Now I am biting back my bitterness. You get to that age where people around you start dropping. I'm drinking too much. As for chess, I've played one game and I won. Big deal. I'm not looking for sympathy, only, I guess, getting things off my chest.


But of course you have to come to the same conclusion. Your depressed, and you don't care. But then you've got to realize that you have life yet and they don't. And it's almost like honor their spirit by maximizing your time on this great spinning ball. I light a candle on Fridays when Bill F and I would play. When I come to a chess puzzle on Reddit, I'll stop and try to figure it out like Bill S liked to do. So while I'm not quite back to eating my can of green beans yet, I know that moping won't bring my boys back again, and in fact they'd kick my ass right now for wallowing on.

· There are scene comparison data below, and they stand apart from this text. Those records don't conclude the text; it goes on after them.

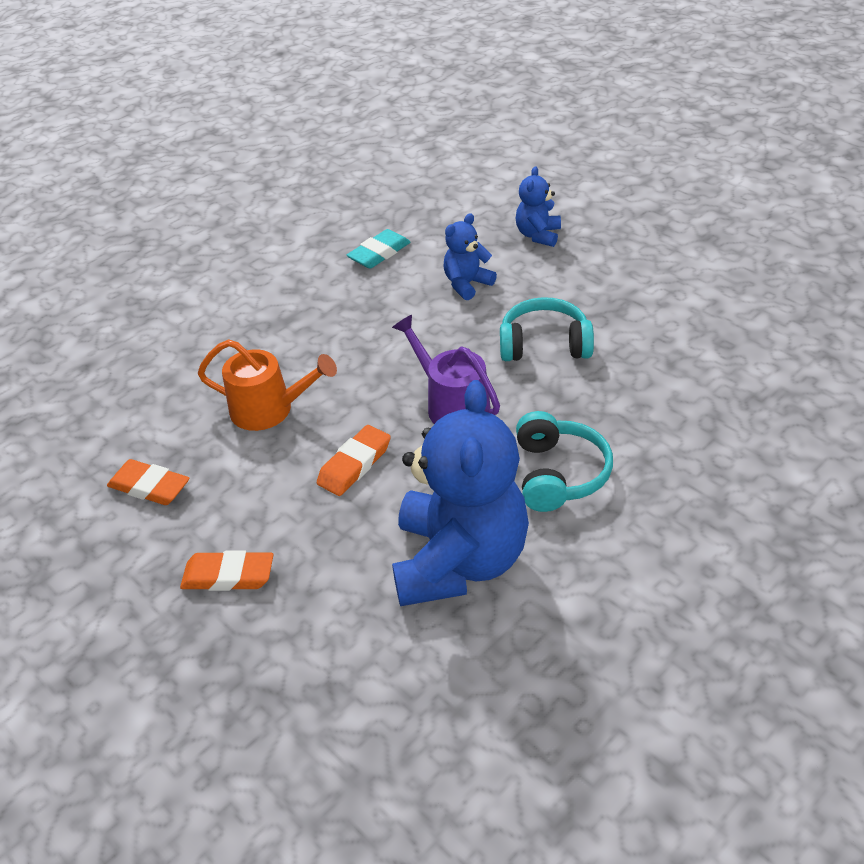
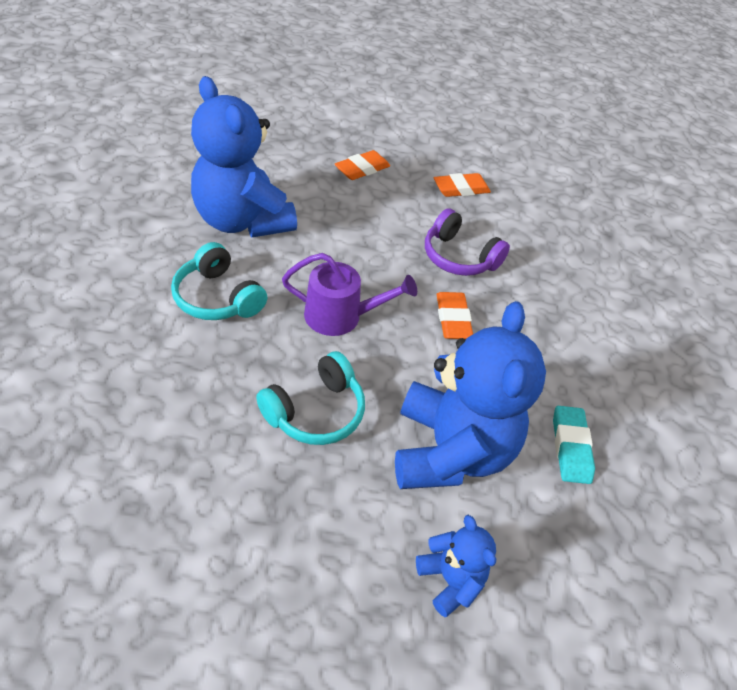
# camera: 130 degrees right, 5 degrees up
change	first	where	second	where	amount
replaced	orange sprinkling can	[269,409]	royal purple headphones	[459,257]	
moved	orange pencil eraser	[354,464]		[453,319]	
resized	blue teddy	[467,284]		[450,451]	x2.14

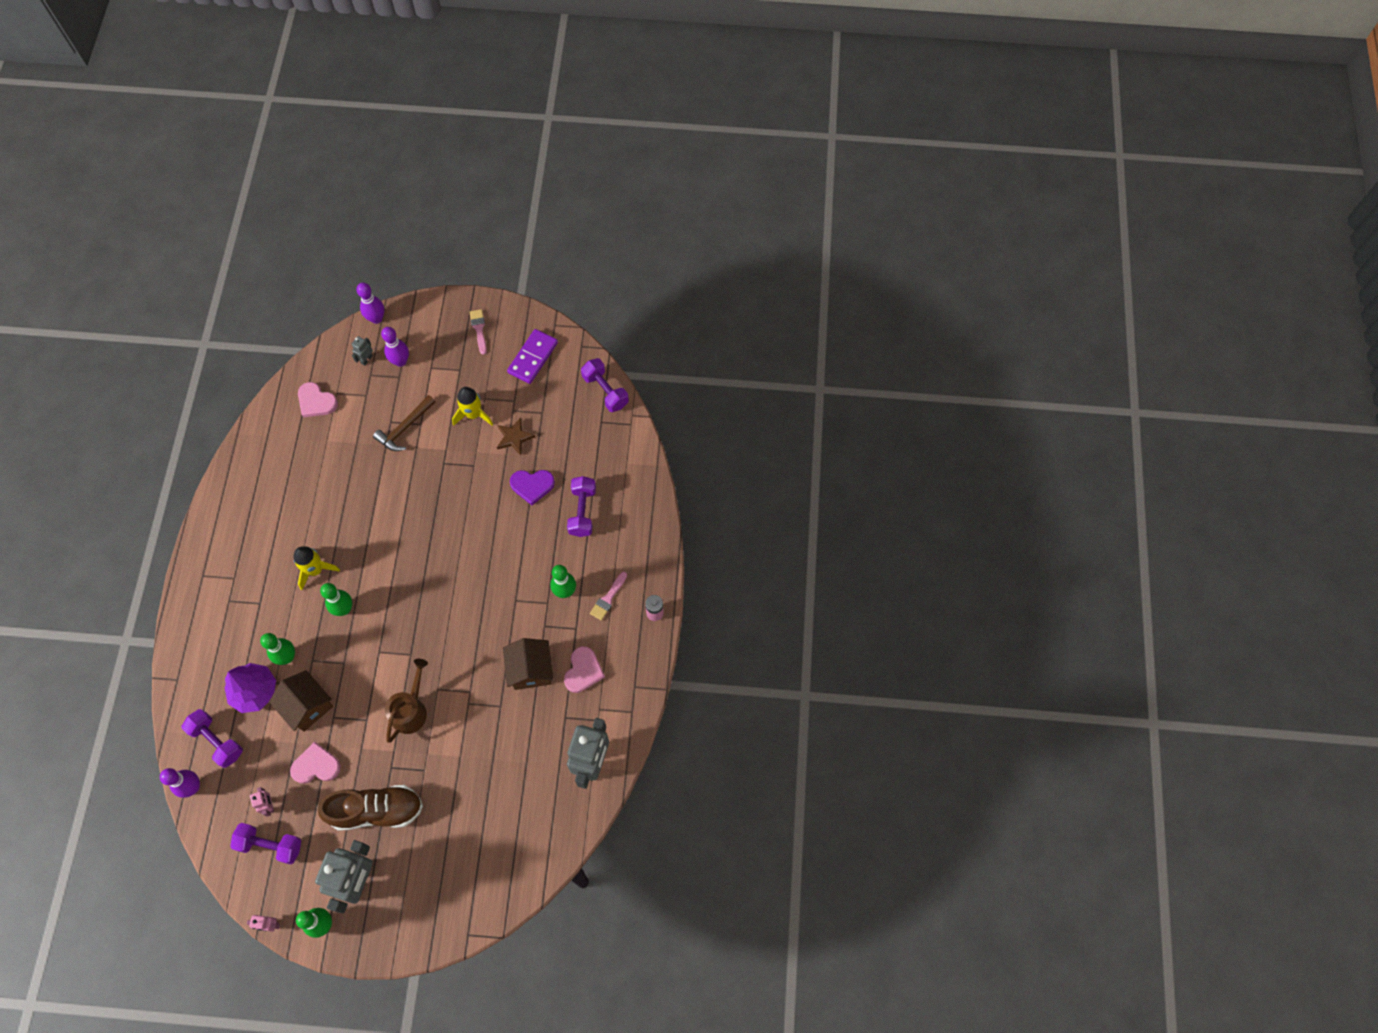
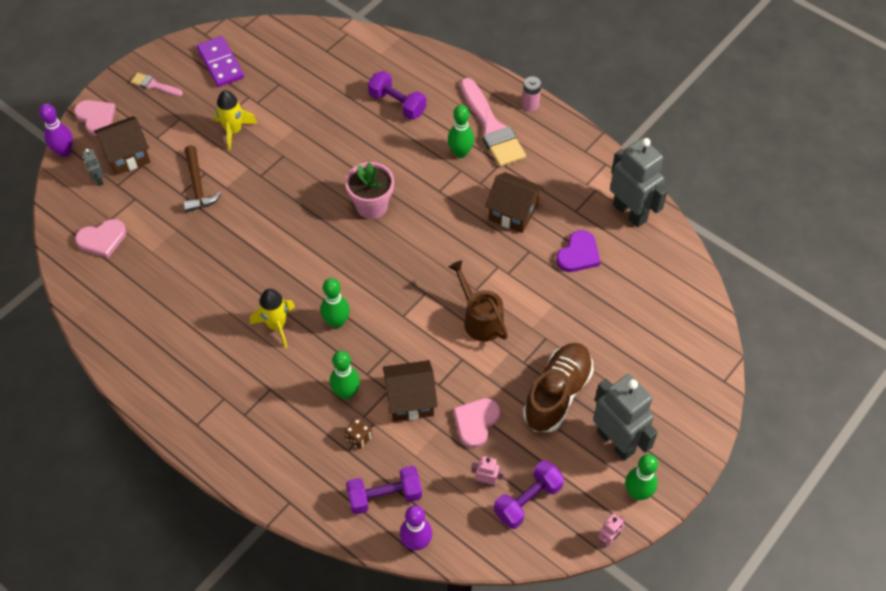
# camera: 55 degrees left, 10 degrees down
change	first	where	second	where	amount
replaced	royal purple fir tree	[255,691]	brown dice	[359,438]	
replaced	royal purple skittle	[400,361]	brown toy house	[127,156]	
removed	brown five-pointed star	[514,437]			
moved	royal purple heart	[532,486]		[578,254]	
moved	rosy heart	[583,671]		[96,118]	
removed	royal purple free weight	[605,391]			
resized	rosy paintbrush	[608,598]		[491,128]	x2.07
added			rosy plant pot	[371,206]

Today I looked at a couple of our old games. I noticed something funny. Bill S and I got to be such even players that our skill ratings were always neck and neck. Sometimes he'd be up a few points, sometimes I would, like a teeter-totter. So, our last game is unfinished and is still online, like a dropped glass that will never reach the floor. I notice that Bill's rating seven points higher than mine, a slim margin. In the game, I'm destroying him, up three pieces and sure to close it out in about 10 moves, which would make me the new ratings king of the hill. And that's when I stopped hearing from him, in late November. Little did I know, being as ultra-competitive as he was, that he did the only thing he could do to beat me: he died. Now Bill is forever the ratings champ. That son of a Florence!


So yeah, I can see maybe getting back into it later this year. Maybe, probably. Meanwhile?


Two Bills and a Bassett hound walk into a bar and order a can of green beans. The bartender looks up from his chessboard and says, Is this a joke?